EXERCISE → Starting at the beginning of the entries and continuing through the line that contains "Forgot password?", write out those lines as a numbered list, skipping any blank lines. Leave the pictures out of your answer.

TASK DATA →
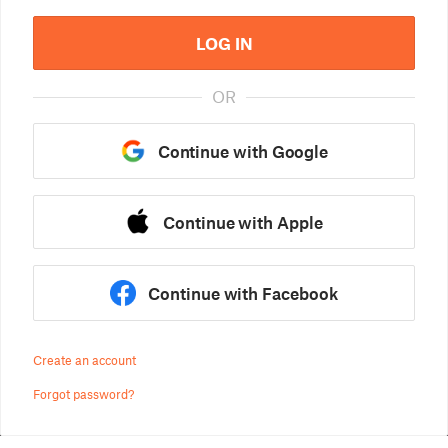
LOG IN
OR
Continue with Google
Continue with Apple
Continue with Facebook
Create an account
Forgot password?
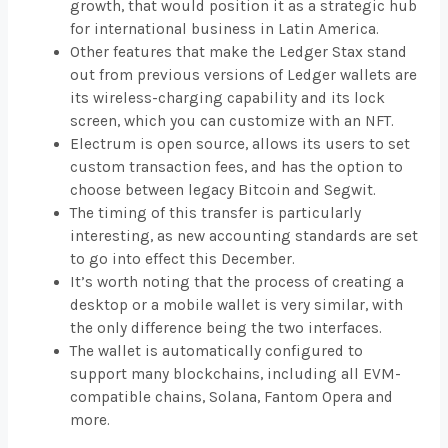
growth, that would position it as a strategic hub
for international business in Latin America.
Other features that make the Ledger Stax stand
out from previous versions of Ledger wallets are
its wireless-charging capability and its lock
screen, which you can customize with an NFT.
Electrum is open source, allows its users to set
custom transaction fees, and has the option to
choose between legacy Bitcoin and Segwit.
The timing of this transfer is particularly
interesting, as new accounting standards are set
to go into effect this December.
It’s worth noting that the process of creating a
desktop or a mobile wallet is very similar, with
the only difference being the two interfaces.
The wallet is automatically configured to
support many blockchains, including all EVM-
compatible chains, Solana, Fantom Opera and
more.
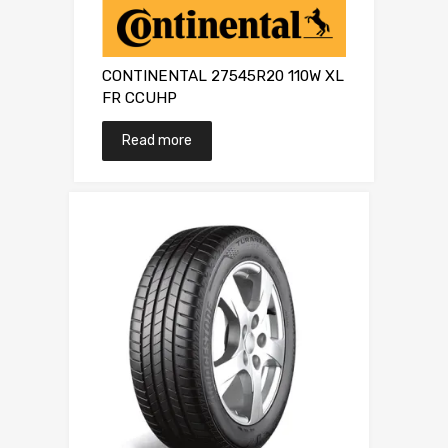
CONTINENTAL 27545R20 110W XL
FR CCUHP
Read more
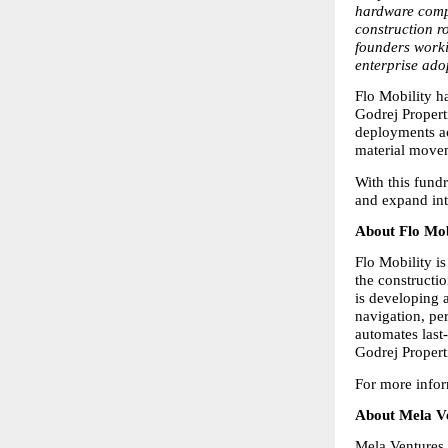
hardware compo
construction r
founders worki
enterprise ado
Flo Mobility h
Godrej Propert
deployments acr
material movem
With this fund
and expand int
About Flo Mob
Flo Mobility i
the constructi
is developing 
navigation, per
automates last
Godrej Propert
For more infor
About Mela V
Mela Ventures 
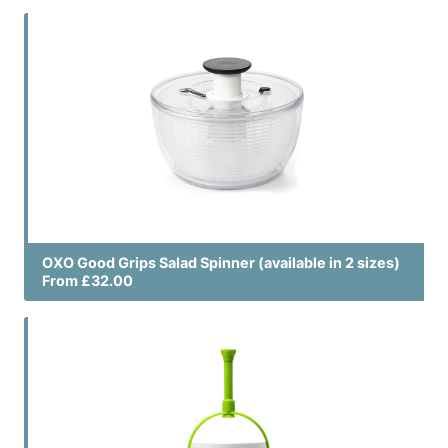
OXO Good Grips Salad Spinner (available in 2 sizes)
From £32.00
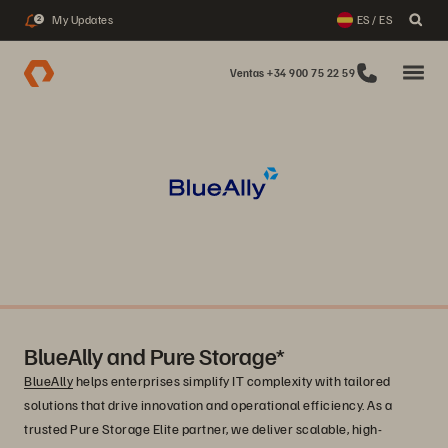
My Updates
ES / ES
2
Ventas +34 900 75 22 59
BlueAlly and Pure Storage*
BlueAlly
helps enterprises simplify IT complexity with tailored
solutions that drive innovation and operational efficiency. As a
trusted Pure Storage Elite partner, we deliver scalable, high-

WRITTEN SOLUTION →
1. LOG IN
2. OR
3. Continue with Google
4. Continue with Apple
5. Continue with Facebook
6. Create an account
7. Forgot password?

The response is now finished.